→ Stored data entries:
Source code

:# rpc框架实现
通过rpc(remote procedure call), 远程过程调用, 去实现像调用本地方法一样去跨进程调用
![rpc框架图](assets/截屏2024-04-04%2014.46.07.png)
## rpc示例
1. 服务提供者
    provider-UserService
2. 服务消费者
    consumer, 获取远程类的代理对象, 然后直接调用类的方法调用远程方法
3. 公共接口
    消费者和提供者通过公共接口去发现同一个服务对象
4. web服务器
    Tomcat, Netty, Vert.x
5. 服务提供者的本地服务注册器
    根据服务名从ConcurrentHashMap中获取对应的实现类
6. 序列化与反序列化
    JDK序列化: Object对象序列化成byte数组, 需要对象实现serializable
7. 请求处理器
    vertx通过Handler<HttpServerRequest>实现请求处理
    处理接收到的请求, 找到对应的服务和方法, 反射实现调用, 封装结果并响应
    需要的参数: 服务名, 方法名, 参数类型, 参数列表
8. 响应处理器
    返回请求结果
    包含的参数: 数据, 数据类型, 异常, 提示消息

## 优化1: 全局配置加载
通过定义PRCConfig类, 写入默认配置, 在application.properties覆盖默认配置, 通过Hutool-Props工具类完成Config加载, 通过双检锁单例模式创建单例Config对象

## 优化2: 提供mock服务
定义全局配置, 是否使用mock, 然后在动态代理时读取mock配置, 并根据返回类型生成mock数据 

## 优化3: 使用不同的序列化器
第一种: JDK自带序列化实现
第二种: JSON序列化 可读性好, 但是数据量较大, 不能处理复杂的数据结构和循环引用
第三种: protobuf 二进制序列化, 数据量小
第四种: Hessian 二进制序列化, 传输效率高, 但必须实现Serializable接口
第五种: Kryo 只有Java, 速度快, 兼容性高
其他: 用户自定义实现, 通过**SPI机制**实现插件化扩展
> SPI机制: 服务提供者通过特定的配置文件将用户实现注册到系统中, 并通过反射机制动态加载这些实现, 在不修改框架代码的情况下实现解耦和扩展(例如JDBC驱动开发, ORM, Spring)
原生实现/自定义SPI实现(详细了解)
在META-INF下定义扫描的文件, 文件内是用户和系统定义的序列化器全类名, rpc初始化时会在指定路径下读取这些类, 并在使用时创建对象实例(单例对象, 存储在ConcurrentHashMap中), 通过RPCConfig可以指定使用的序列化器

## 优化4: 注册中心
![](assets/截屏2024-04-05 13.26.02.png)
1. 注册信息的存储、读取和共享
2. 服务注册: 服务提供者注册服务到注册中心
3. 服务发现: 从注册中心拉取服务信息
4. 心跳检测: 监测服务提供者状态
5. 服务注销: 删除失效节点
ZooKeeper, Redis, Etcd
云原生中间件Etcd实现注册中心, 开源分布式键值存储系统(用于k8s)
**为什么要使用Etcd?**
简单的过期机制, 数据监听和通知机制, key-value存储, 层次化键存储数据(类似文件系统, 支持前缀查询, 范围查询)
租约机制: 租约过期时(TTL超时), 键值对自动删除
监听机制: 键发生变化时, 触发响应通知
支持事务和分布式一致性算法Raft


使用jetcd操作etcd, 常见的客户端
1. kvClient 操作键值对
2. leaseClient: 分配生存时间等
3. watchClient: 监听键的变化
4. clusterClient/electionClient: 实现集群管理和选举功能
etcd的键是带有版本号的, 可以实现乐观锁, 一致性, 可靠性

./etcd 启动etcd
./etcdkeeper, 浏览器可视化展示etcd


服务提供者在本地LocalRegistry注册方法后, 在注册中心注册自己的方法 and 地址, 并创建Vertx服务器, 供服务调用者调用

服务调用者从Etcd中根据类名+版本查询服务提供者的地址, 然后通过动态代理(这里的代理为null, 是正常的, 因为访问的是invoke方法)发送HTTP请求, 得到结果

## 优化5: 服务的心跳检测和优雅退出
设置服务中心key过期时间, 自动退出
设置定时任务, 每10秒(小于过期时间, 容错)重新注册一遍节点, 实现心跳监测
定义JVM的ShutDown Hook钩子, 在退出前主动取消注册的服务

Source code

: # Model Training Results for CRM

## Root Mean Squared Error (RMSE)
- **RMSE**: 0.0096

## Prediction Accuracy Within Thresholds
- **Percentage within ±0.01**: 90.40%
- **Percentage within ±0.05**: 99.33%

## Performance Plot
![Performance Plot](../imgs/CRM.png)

→ Work request: Check each line of the records for the string "二进制序列化" and state how many lines contain it. Give only the number.

→ Written answer: 2